Work request: Whenever a line in the records below holds the string "green", copy it out.

Data supplied:
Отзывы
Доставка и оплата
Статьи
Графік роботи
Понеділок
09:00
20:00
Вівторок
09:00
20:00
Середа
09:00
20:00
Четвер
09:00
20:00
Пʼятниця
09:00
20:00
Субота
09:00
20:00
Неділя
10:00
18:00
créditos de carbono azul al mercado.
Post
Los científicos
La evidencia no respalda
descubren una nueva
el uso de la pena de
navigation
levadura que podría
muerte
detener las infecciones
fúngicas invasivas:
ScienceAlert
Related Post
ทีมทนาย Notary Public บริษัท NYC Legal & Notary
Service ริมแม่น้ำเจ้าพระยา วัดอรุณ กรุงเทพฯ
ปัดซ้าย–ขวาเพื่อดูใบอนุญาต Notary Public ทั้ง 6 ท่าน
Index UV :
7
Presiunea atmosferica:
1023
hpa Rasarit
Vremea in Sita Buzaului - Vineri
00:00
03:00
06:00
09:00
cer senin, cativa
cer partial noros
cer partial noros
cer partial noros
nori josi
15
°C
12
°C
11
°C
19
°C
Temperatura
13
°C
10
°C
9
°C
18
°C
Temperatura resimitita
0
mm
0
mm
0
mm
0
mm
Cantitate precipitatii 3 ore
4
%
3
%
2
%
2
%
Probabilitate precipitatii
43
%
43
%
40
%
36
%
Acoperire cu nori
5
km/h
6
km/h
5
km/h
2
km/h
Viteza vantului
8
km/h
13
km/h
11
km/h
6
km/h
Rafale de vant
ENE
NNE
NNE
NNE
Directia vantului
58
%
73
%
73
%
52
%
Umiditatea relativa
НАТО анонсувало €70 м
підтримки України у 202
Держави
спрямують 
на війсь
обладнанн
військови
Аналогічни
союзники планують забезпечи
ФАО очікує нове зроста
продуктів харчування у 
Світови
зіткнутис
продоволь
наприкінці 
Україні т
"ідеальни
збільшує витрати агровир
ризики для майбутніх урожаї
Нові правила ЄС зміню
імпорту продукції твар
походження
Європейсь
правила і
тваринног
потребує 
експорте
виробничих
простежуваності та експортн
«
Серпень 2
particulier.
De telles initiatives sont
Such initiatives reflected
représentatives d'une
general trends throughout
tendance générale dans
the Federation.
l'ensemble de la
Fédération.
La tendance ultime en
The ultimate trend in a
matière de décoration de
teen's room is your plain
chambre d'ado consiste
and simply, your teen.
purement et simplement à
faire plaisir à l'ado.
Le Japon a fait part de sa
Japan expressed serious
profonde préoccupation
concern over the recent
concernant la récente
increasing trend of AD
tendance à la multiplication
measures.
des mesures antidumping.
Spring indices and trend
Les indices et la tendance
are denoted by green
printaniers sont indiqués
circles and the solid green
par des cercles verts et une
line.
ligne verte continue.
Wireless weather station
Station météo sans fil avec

Solution:
are denoted by green
circles and the solid green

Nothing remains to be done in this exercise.